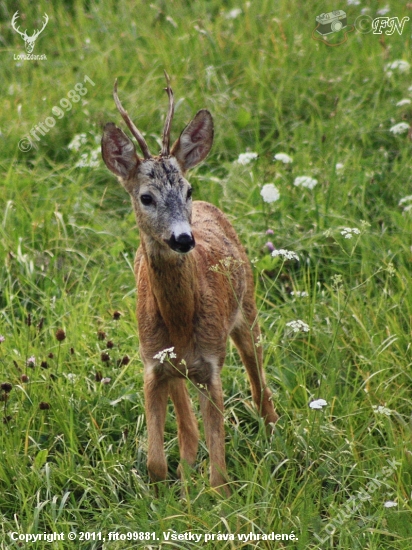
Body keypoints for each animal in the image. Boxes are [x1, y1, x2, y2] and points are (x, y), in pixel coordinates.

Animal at [101, 74, 278, 496]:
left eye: (188, 190)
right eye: (145, 197)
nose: (183, 238)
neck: (181, 323)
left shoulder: (211, 365)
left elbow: (219, 474)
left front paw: (219, 499)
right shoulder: (152, 364)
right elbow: (155, 462)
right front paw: (167, 495)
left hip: (247, 310)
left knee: (258, 385)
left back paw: (274, 430)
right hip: (174, 366)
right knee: (187, 423)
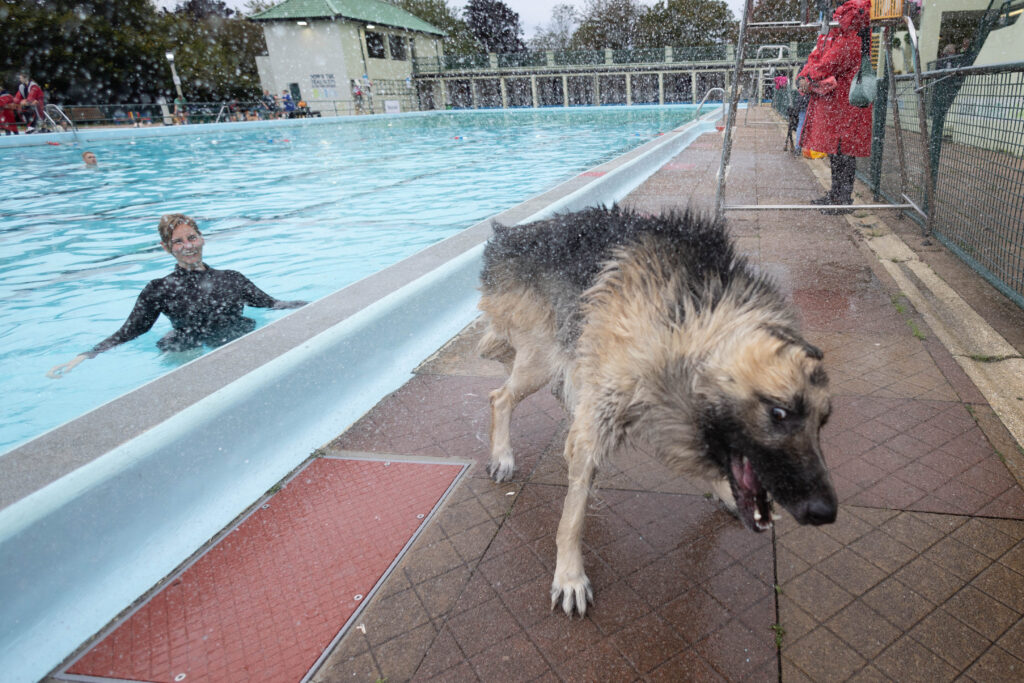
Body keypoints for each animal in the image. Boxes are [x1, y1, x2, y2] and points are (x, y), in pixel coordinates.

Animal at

● **ASSIGNMENT**
Return the listing above word for word, with the pictures removed.

● **WRITTEN RESPONSE**
Body keypoints for each animal in the image. Boxes are [x1, y1, x2, y2] and points are (x, y), in pixel coordinates.

Animal at [101, 74, 278, 496]:
left eye: (188, 190)
right eye: (145, 197)
nose: (183, 238)
neck: (181, 323)
left shoulder: (211, 365)
left elbow: (219, 474)
left front paw: (219, 499)
right shoulder: (152, 364)
right elbow: (155, 462)
right front paw: (167, 495)
left hip: (247, 310)
left knee: (258, 385)
left back paw: (274, 430)
right hip: (174, 366)
right knee: (187, 423)
Body keypoints for each animal in the image. Boxes are [x1, y1, x2, y2] and points are (x, y), in pixel coordinates.

Animal at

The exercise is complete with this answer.